There were 3,274 households, out of which 30.3% had children under the age of 18 living with them, 51.3% were married couples living together, 11.2% had a female householder with no husband present, and 33.3% were non-families. 29.1% of all households were made up of individuals, and 14.0% had someone living alone who was 65 years of age or older. The average household size was 2.37 and the average family size was 2.89.

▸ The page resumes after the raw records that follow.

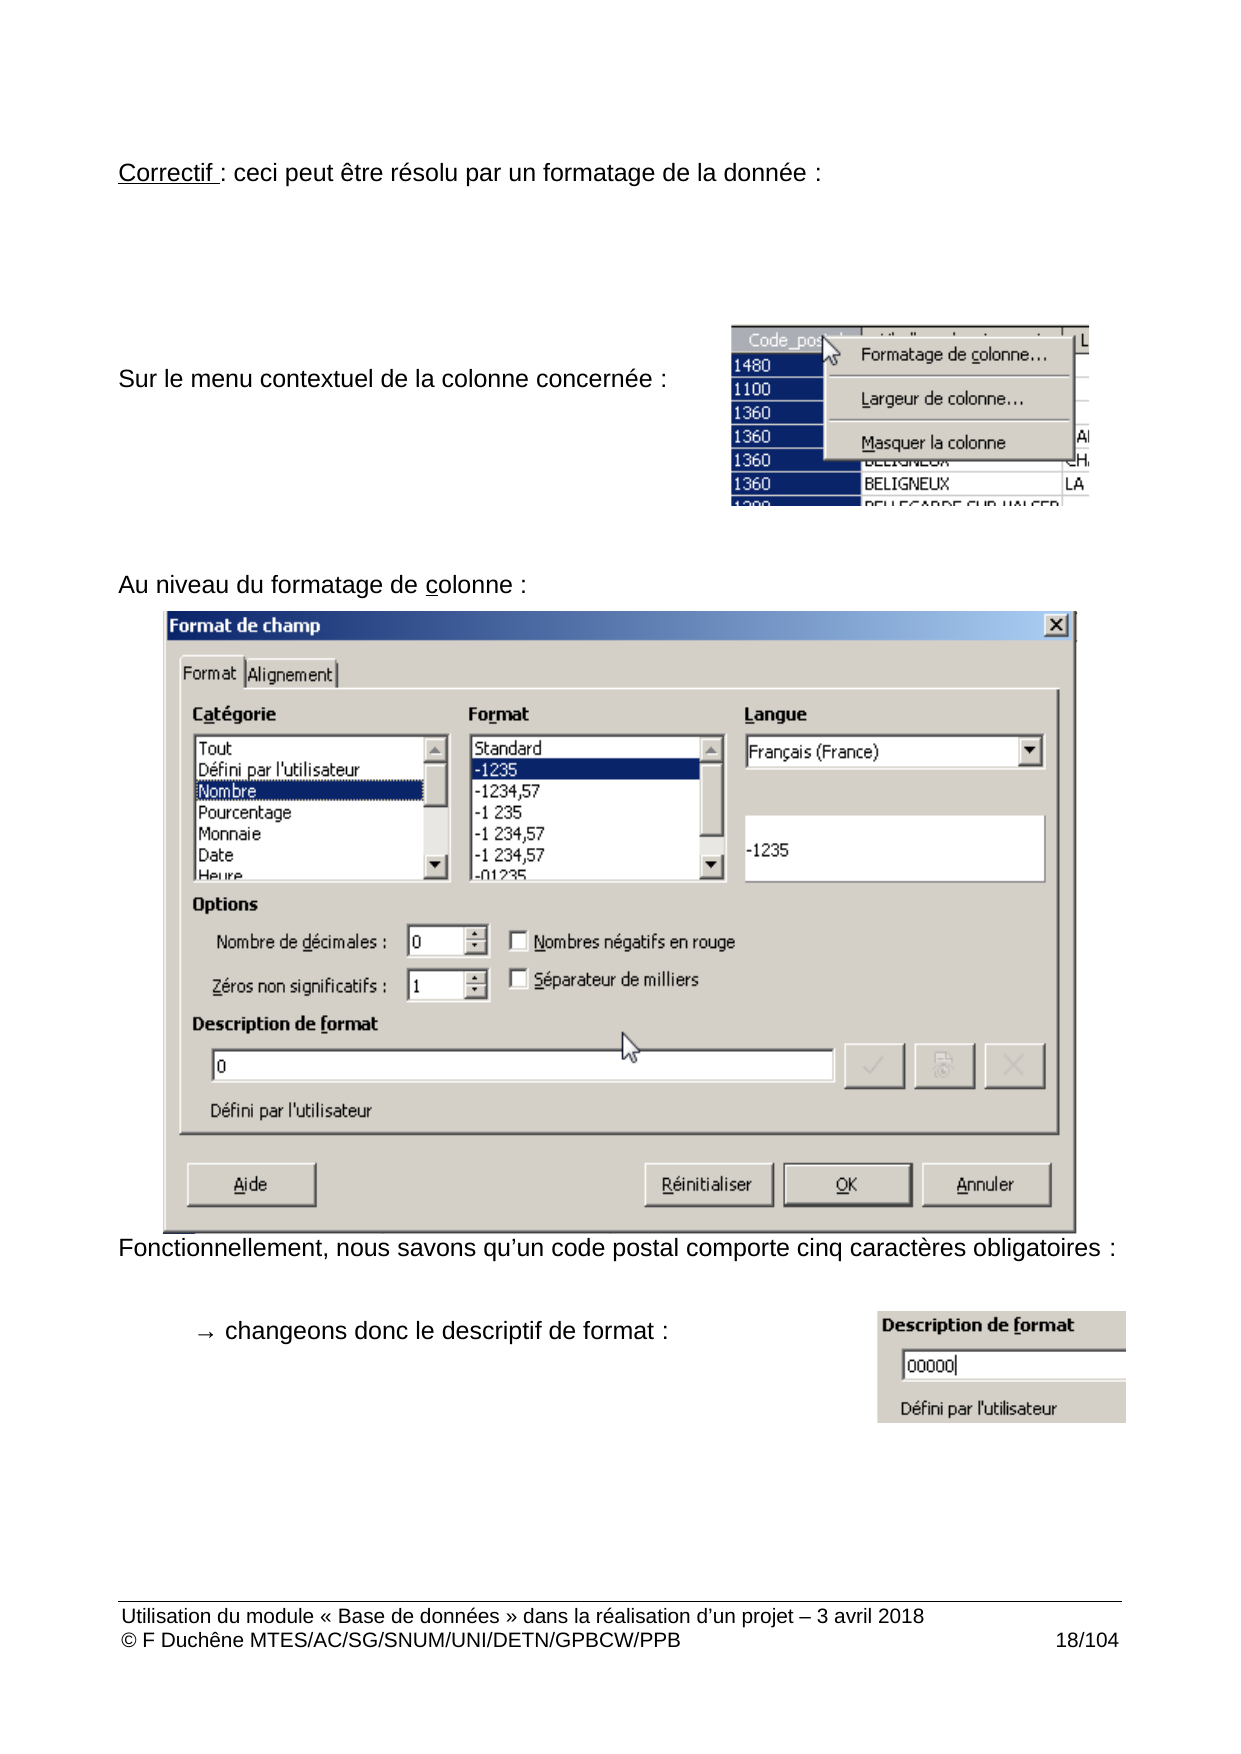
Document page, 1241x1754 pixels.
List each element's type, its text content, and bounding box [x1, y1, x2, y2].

text Correctif : ceci peut être résolu par un formatage de la donnée : [118, 157, 1122, 186]
text Fonctionnellement, nous savons qu’un code postal comporte cinq caractères obligatoires : [118, 735, 1122, 1262]
picture [731, 323, 1090, 506]
picture [877, 1311, 1126, 1423]
text Au niveau du formatage de colonne : [118, 570, 1122, 599]
text Sur le menu contextuel de la colonne concernée : [118, 364, 731, 392]
text → changeons donc le descriptif de format : [118, 1316, 877, 1344]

In the city, the population was spread out, with 24.0% under the age of 18, 8.7% from 18 to 24, 27.5% from 25 to 44, 21.6% from 45 to 64, and 18.1% who were 65 years of age or older. The median age was 38 years. For every 100 females, there were 89.6 males. For every 100 females age 18 and over, there were 85.6 males.

The median income for a household in the city was $37,231, and the median income for a family was $42,241. Males had a median income of $32,404 versus $24,006 for females. The per capita income for the city was $16,771. About 5.8% of families and 8.7% of the population were below the poverty line, including 10.0% of those under age 18 and 9.5% of those age 65 or over.

==Arts and culture==
Eaton hosts the annual Preble County Pork Festival, held the third full weekend each September, and the summer Preble County Fair.

Downtown Eaton is home to Preble Arts, the art center of Preble County Art Association.

Eaton has a branch and administrative offices of the Preble County District Library.

==Education==
Eaton Community Schools operates two elementary schools, one middle school, and Eaton High School.

Edison State Community College operates a satellite campus in Eaton.

==Notable people==
- Victor J. Banis, author often associated with the first wave of West Coast gay writing
- Andrew L. Harris, one of the heroes of the Battle of Gettysburg during the American Civil War and 44th governor of Ohio (1906-1909)
- Jane LeCompte, novelist who has written over 20 romance novels under the name Jane Ashford
- Travis Miller, former Major League Baseball pitcher for the Minnesota Twins (1996-2002)
- William Stephens, 24th governor of California (1917-1923)
- Kent Vosler, diver in the 1976 Summer Olympics

==Sister cities==
Eaton has a sister city arrangement with Rödental bei Coburg, Germany.